-- Data section follows --
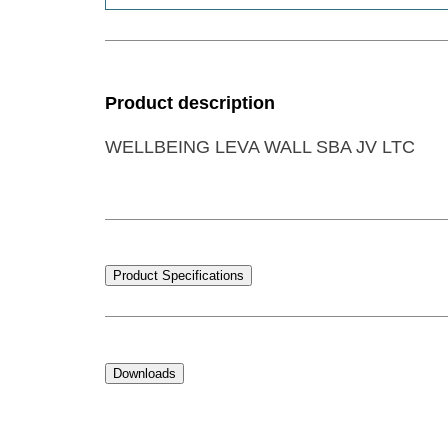
Product description
WELLBEING LEVA WALL SBA JV LTC
Product Specifications
Downloads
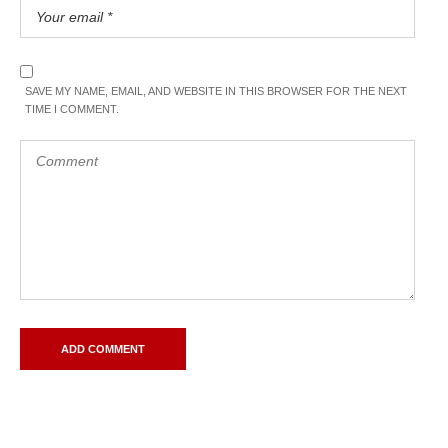
SAVE MY NAME, EMAIL, AND WEBSITE IN THIS BROWSER FOR THE NEXT
TIME I COMMENT.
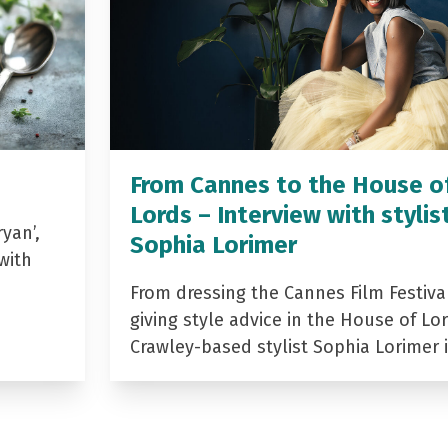
From Cannes to the House o
Lords – Interview with stylis
yan’,
Sophia Lorimer
with
From dressing the Cannes Film Festiva
giving style advice in the House of Lor
Crawley-based stylist Sophia Lorimer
-- Data section concluded --
Problem details: Your job is to transcribe the records exactly and in full. Pictures are not part of the copy.

Response to the exercise:
Product description
WELLBEING LEVA WALL SBA JV LTC
Product Specifications
Downloads
SAVE MY NAME, EMAIL, AND WEBSITE IN THIS BROWSER FOR THE NEXT
TIME I COMMENT.
From Cannes to the House o
Lords – Interview with stylis
yan’,
Sophia Lorimer
with
From dressing the Cannes Film Festiva
giving style advice in the House of Lor
Crawley-based stylist Sophia Lorimer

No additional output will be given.